I'm trying to use a sparse matrix to generate dummy variables for a set of data with 5.8 million rows and two categorical columns.
The structure of the data is:
mydata: data.table of 5,800,000 rows and two categorical (in integer format) variables Var1 and Var2
nlevel(Var1) : 210,000 (levels include all numbers between 1 and 210,000)
nlevel(Var2) : 500 (levels include all numbers between 1 and 500)
here's an example of mydata:
Var_1 Var_2
1 4
1 2
2 7
5 9
5 500
.
.
.
200 6
200 2
200 80
.
.
.
I'm using a sparse Matrix (sparse_Mx) to create the dummy variable matrix which would be of the form:
Var_1 Var_2_level_1 Var_2_level_2 . . . Var_2_level_500
1 0 1 0
2 0 0 0
3 1 1 0
4 0 0 0
5 0 0 1
.
.
.
200 0 1 0
.
.
.
210,000 ... ... ...
I didn't know how to do this efficiently, so i used a for-loop to create the dummy variable matrix:
library(Matrix) #for sparse matrices
m2 <- Matrix(0, nrow = 210000, ncol = 500 , sparse = TRUE)
for (i in 1: nrow(mydata))
sparse_Mx[ mydata[i, Var_1] , mydata[i, Var_2] ] <- 1
It basically goes through each row of mydata, and based on the row Var1 value (which determines the row in the matrix) and the row Var2 value (which determines the column number in the matrix, fills the sparse matrix with 1.
It works, except it's taking forever (as the for-loop has to go through 5,800,000 loops!)
Is there any way to do this more efficiently?
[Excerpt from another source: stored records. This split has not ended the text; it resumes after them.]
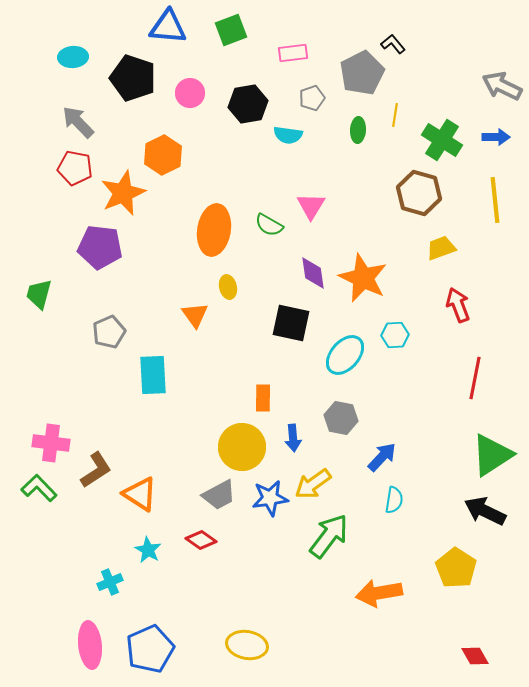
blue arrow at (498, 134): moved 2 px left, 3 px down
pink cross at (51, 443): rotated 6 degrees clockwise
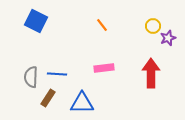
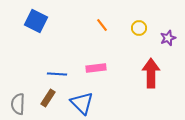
yellow circle: moved 14 px left, 2 px down
pink rectangle: moved 8 px left
gray semicircle: moved 13 px left, 27 px down
blue triangle: rotated 45 degrees clockwise
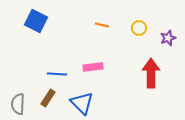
orange line: rotated 40 degrees counterclockwise
pink rectangle: moved 3 px left, 1 px up
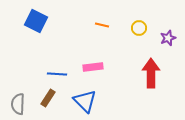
blue triangle: moved 3 px right, 2 px up
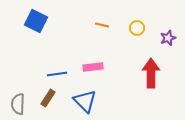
yellow circle: moved 2 px left
blue line: rotated 12 degrees counterclockwise
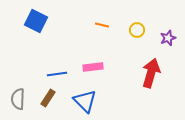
yellow circle: moved 2 px down
red arrow: rotated 16 degrees clockwise
gray semicircle: moved 5 px up
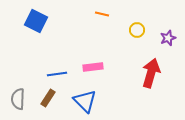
orange line: moved 11 px up
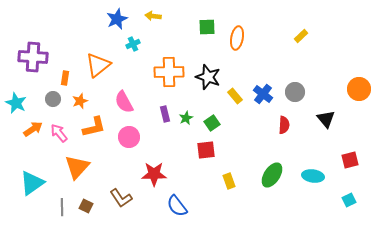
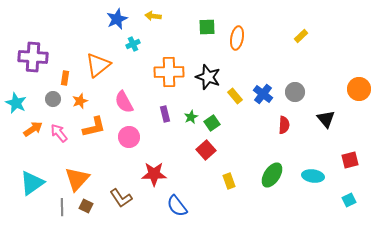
green star at (186, 118): moved 5 px right, 1 px up
red square at (206, 150): rotated 36 degrees counterclockwise
orange triangle at (77, 167): moved 12 px down
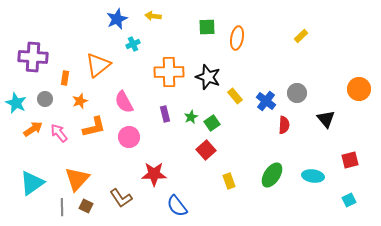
gray circle at (295, 92): moved 2 px right, 1 px down
blue cross at (263, 94): moved 3 px right, 7 px down
gray circle at (53, 99): moved 8 px left
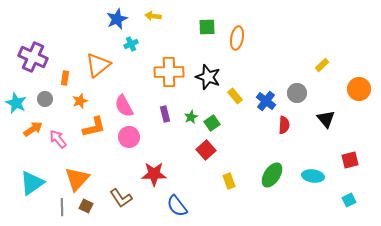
yellow rectangle at (301, 36): moved 21 px right, 29 px down
cyan cross at (133, 44): moved 2 px left
purple cross at (33, 57): rotated 20 degrees clockwise
pink semicircle at (124, 102): moved 4 px down
pink arrow at (59, 133): moved 1 px left, 6 px down
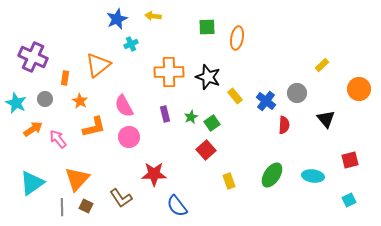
orange star at (80, 101): rotated 21 degrees counterclockwise
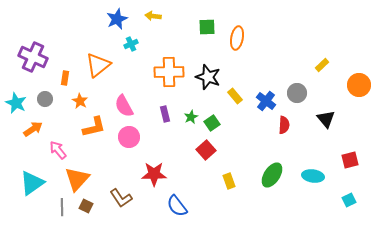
orange circle at (359, 89): moved 4 px up
pink arrow at (58, 139): moved 11 px down
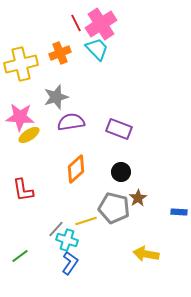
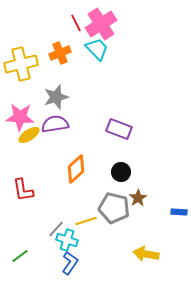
purple semicircle: moved 16 px left, 2 px down
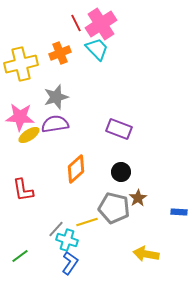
yellow line: moved 1 px right, 1 px down
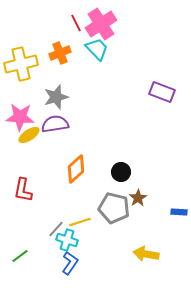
purple rectangle: moved 43 px right, 37 px up
red L-shape: rotated 20 degrees clockwise
yellow line: moved 7 px left
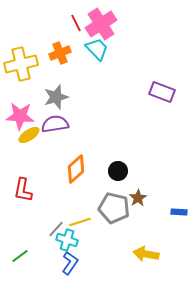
pink star: moved 1 px up
black circle: moved 3 px left, 1 px up
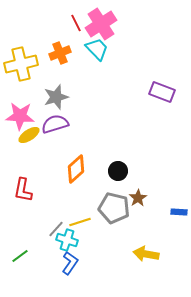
purple semicircle: rotated 8 degrees counterclockwise
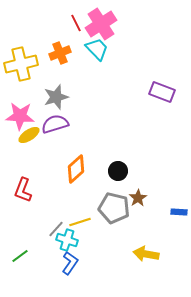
red L-shape: rotated 10 degrees clockwise
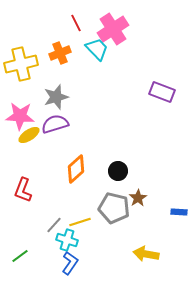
pink cross: moved 12 px right, 5 px down
gray line: moved 2 px left, 4 px up
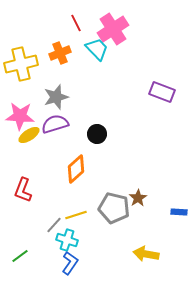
black circle: moved 21 px left, 37 px up
yellow line: moved 4 px left, 7 px up
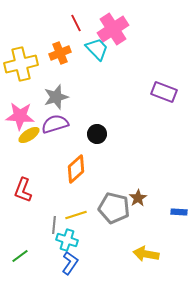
purple rectangle: moved 2 px right
gray line: rotated 36 degrees counterclockwise
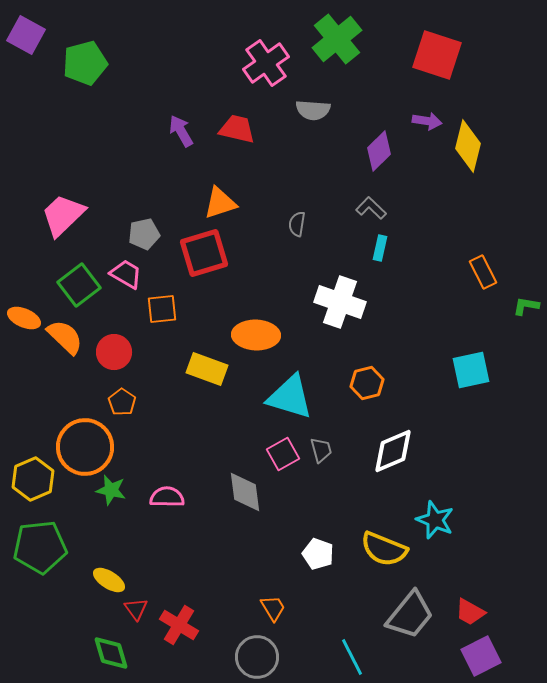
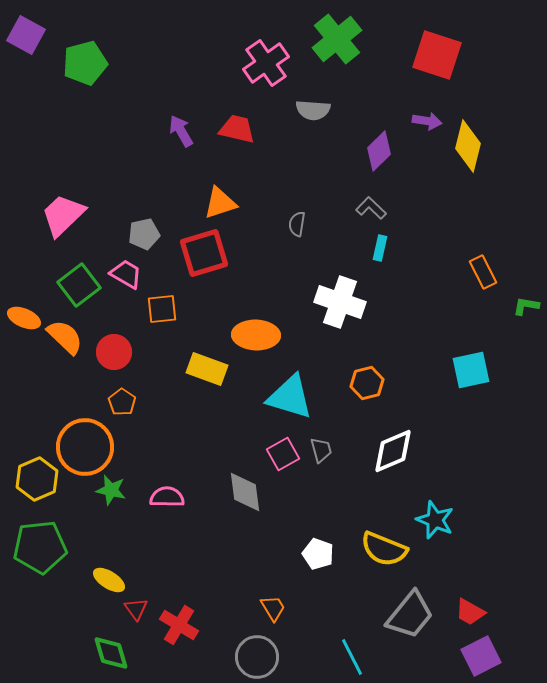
yellow hexagon at (33, 479): moved 4 px right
I really dislike using for-loop for this purpose but couldn't think of another way to do this.
Edit: I'd like to add that I have tried using sparse.model.matrix(), to no avail. the generated matrix is not in the right format (210,000 rows and 500 columns).
The variables were converted to factors and used the following:
sp_mx <- sparse.model.matrix( ~ . -1 , data = mydata)
However, I get a sparse matrix of [5,800,000 x 500 ] as opposed to a matrix of [210,000 x 500]
I've tried many variations and still same result:
sp_mx <- sparse.model.matrix( ~ Var2 -1 , data = mydata)
or
sp_mx <- sparse.model.matrix(Var1 ~ Var2 -1 , data = mydata)
all of them result in a sparse matrix with all rows. what i need is a [210,000 x 500] matrix that will have more than one 1 in each row.